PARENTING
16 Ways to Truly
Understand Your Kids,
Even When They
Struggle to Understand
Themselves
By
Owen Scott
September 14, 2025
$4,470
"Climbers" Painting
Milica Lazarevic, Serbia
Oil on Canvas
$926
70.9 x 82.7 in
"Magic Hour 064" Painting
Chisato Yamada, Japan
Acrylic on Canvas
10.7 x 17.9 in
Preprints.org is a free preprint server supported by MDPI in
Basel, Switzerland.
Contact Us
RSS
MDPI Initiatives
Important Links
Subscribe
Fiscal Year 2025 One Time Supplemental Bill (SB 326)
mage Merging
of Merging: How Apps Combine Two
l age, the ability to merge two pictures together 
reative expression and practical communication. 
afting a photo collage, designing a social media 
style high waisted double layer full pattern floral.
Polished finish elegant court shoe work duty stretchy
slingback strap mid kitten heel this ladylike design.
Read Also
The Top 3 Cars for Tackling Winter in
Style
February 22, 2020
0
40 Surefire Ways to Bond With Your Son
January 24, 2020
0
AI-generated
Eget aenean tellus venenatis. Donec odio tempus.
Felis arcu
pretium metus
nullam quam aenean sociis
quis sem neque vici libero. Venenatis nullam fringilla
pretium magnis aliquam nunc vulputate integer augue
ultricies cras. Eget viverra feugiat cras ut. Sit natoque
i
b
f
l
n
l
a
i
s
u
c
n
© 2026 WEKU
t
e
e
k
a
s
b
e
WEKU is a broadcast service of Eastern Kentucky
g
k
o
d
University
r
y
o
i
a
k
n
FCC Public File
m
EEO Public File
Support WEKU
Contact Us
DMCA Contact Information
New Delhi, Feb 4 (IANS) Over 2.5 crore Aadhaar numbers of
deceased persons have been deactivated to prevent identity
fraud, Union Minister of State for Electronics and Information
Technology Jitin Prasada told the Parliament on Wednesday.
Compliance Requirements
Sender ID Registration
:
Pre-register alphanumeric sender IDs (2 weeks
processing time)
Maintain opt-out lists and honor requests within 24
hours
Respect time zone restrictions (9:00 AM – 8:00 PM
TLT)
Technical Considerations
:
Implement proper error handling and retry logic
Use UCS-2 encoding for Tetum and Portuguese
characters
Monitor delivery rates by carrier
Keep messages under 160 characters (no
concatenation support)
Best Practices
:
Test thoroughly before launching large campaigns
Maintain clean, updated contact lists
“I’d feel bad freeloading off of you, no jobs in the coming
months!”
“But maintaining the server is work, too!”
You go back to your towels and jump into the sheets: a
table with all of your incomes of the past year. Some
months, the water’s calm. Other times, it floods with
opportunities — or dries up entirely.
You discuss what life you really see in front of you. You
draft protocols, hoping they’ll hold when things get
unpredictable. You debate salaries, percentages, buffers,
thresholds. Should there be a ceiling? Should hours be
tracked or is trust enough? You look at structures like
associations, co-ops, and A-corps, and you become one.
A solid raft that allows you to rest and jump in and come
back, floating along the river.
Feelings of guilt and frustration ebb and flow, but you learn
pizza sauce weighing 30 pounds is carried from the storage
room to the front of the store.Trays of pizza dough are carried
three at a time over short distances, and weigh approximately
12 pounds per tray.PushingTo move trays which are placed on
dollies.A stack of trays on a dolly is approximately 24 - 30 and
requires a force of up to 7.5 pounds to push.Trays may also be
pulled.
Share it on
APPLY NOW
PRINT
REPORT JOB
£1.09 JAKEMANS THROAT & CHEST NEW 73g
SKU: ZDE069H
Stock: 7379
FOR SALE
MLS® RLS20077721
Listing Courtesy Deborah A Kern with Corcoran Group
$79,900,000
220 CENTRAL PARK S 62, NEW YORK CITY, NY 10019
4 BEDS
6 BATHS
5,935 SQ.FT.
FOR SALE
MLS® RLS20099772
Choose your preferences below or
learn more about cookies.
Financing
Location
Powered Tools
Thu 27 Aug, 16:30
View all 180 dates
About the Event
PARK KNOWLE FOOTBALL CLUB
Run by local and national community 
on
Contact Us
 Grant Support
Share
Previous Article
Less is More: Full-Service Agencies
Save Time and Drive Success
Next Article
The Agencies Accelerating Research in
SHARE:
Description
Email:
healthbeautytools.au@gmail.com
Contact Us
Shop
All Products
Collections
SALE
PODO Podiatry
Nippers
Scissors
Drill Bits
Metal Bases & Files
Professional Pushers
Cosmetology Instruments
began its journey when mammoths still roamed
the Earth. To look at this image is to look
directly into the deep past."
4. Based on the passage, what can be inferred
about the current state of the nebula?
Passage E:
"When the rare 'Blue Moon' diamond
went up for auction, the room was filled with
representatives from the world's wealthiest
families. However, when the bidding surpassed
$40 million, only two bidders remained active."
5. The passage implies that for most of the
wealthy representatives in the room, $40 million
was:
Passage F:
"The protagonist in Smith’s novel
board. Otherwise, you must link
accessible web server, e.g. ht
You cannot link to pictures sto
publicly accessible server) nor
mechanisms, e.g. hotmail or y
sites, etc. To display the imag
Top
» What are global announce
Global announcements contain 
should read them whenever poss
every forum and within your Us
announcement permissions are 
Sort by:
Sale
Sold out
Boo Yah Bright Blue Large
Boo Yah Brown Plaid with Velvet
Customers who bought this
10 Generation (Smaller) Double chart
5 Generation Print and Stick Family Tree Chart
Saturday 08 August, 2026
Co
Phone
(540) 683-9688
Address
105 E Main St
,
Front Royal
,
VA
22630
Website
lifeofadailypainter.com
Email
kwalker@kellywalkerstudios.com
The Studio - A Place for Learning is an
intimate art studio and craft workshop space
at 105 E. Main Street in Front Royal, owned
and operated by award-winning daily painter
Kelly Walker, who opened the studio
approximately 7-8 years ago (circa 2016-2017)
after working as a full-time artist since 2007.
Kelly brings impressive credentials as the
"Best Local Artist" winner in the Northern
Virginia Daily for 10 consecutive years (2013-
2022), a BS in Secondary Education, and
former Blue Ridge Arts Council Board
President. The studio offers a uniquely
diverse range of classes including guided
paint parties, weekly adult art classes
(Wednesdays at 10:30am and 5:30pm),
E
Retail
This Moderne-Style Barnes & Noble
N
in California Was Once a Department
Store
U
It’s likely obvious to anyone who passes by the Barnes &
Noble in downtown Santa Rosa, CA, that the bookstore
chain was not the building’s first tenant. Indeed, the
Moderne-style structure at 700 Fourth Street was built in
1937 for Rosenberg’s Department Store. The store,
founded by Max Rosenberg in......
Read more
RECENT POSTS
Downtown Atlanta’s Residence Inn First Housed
● ● ● ●
▶ [Task goal]: Each entry above needs to be retyped exactly.

▶ [Response below]:
PARENTING
16 Ways to Truly
Understand Your Kids,
Even When They
Struggle to Understand
Themselves
By
Owen Scott
September 14, 2025
$4,470
"Climbers" Painting
Milica Lazarevic, Serbia
Oil on Canvas
$926
70.9 x 82.7 in
"Magic Hour 064" Painting
Chisato Yamada, Japan
Acrylic on Canvas
10.7 x 17.9 in
Preprints.org is a free preprint server supported by MDPI in
Basel, Switzerland.
Contact Us
RSS
MDPI Initiatives
Important Links
Subscribe
Fiscal Year 2025 One Time Supplemental Bill (SB 326)
mage Merging
of Merging: How Apps Combine Two
l age, the ability to merge two pictures together 
reative expression and practical communication. 
afting a photo collage, designing a social media 
style high waisted double layer full pattern floral.
Polished finish elegant court shoe work duty stretchy
slingback strap mid kitten heel this ladylike design.
Read Also
The Top 3 Cars for Tackling Winter in
Style
February 22, 2020
0
40 Surefire Ways to Bond With Your Son
January 24, 2020
0
AI-generated
Eget aenean tellus venenatis. Donec odio tempus.
Felis arcu
pretium metus
nullam quam aenean sociis
quis sem neque vici libero. Venenatis nullam fringilla
pretium magnis aliquam nunc vulputate integer augue
ultricies cras. Eget viverra feugiat cras ut. Sit natoque
i
b
f
l
n
l
a
i
s
u
c
n
© 2026 WEKU
t
e
e
k
a
s
b
e
WEKU is a broadcast service of Eastern Kentucky
g
k
o
d
University
r
y
o
i
a
k
n
FCC Public File
m
EEO Public File
Support WEKU
Contact Us
DMCA Contact Information
New Delhi, Feb 4 (IANS) Over 2.5 crore Aadhaar numbers of
deceased persons have been deactivated to prevent identity
fraud, Union Minister of State for Electronics and Information
Technology Jitin Prasada told the Parliament on Wednesday.
Compliance Requirements
Sender ID Registration
:
Pre-register alphanumeric sender IDs (2 weeks
processing time)
Maintain opt-out lists and honor requests within 24
hours
Respect time zone restrictions (9:00 AM – 8:00 PM
TLT)
Technical Considerations
:
Implement proper error handling and retry logic
Use UCS-2 encoding for Tetum and Portuguese
characters
Monitor delivery rates by carrier
Keep messages under 160 characters (no
concatenation support)
Best Practices
:
Test thoroughly before launching large campaigns
Maintain clean, updated contact lists
“I’d feel bad freeloading off of you, no jobs in the coming
months!”
“But maintaining the server is work, too!”
You go back to your towels and jump into the sheets: a
table with all of your incomes of the past year. Some
months, the water’s calm. Other times, it floods with
opportunities — or dries up entirely.
You discuss what life you really see in front of you. You
draft protocols, hoping they’ll hold when things get
unpredictable. You debate salaries, percentages, buffers,
thresholds. Should there be a ceiling? Should hours be
tracked or is trust enough? You look at structures like
associations, co-ops, and A-corps, and you become one.
A solid raft that allows you to rest and jump in and come
back, floating along the river.
Feelings of guilt and frustration ebb and flow, but you learn
pizza sauce weighing 30 pounds is carried from the storage
room to the front of the store.Trays of pizza dough are carried
three at a time over short distances, and weigh approximately
12 pounds per tray.PushingTo move trays which are placed on
dollies.A stack of trays on a dolly is approximately 24 - 30 and
requires a force of up to 7.5 pounds to push.Trays may also be
pulled.
Share it on
APPLY NOW
PRINT
REPORT JOB
£1.09 JAKEMANS THROAT & CHEST NEW 73g
SKU: ZDE069H
Stock: 7379
FOR SALE
MLS® RLS20077721
Listing Courtesy Deborah A Kern with Corcoran Group
$79,900,000
220 CENTRAL PARK S 62, NEW YORK CITY, NY 10019
4 BEDS
6 BATHS
5,935 SQ.FT.
FOR SALE
MLS® RLS20099772
Choose your preferences below or
learn more about cookies.
Financing
Location
Powered Tools
Thu 27 Aug, 16:30
View all 180 dates
About the Event
PARK KNOWLE FOOTBALL CLUB
Run by local and national community 
on
Contact Us
 Grant Support
Share
Previous Article
Less is More: Full-Service Agencies
Save Time and Drive Success
Next Article
The Agencies Accelerating Research in
SHARE:
Description
Email:
healthbeautytools.au@gmail.com
Contact Us
Shop
All Products
Collections
SALE
PODO Podiatry
Nippers
Scissors
Drill Bits
Metal Bases & Files
Professional Pushers
Cosmetology Instruments
began its journey when mammoths still roamed
the Earth. To look at this image is to look
directly into the deep past."
4. Based on the passage, what can be inferred
about the current state of the nebula?
Passage E:
"When the rare 'Blue Moon' diamond
went up for auction, the room was filled with
representatives from the world's wealthiest
families. However, when the bidding surpassed
$40 million, only two bidders remained active."
5. The passage implies that for most of the
wealthy representatives in the room, $40 million
was:
Passage F:
"The protagonist in Smith’s novel
board. Otherwise, you must link
accessible web server, e.g. ht
You cannot link to pictures sto
publicly accessible server) nor
mechanisms, e.g. hotmail or y
sites, etc. To display the imag
Top
» What are global announce
Global announcements contain 
should read them whenever poss
every forum and within your Us
announcement permissions are 
Sort by:
Sale
Sold out
Boo Yah Bright Blue Large
Boo Yah Brown Plaid with Velvet
Customers who bought this
10 Generation (Smaller) Double chart
5 Generation Print and Stick Family Tree Chart
Saturday 08 August, 2026
Co
Phone
(540) 683-9688
Address
105 E Main St
,
Front Royal
,
VA
22630
Website
lifeofadailypainter.com
Email
kwalker@kellywalkerstudios.com
The Studio - A Place for Learning is an
intimate art studio and craft workshop space
at 105 E. Main Street in Front Royal, owned
and operated by award-winning daily painter
Kelly Walker, who opened the studio
approximately 7-8 years ago (circa 2016-2017)
after working as a full-time artist since 2007.
Kelly brings impressive credentials as the
"Best Local Artist" winner in the Northern
Virginia Daily for 10 consecutive years (2013-
2022), a BS in Secondary Education, and
former Blue Ridge Arts Council Board
President. The studio offers a uniquely
diverse range of classes including guided
paint parties, weekly adult art classes
(Wednesdays at 10:30am and 5:30pm),
E
Retail
This Moderne-Style Barnes & Noble
N
in California Was Once a Department
Store
U
It’s likely obvious to anyone who passes by the Barnes &
Noble in downtown Santa Rosa, CA, that the bookstore
chain was not the building’s first tenant. Indeed, the
Moderne-style structure at 700 Fourth Street was built in
1937 for Rosenberg’s Department Store. The store,
founded by Max Rosenberg in......
Read more
RECENT POSTS
Downtown Atlanta’s Residence Inn First Housed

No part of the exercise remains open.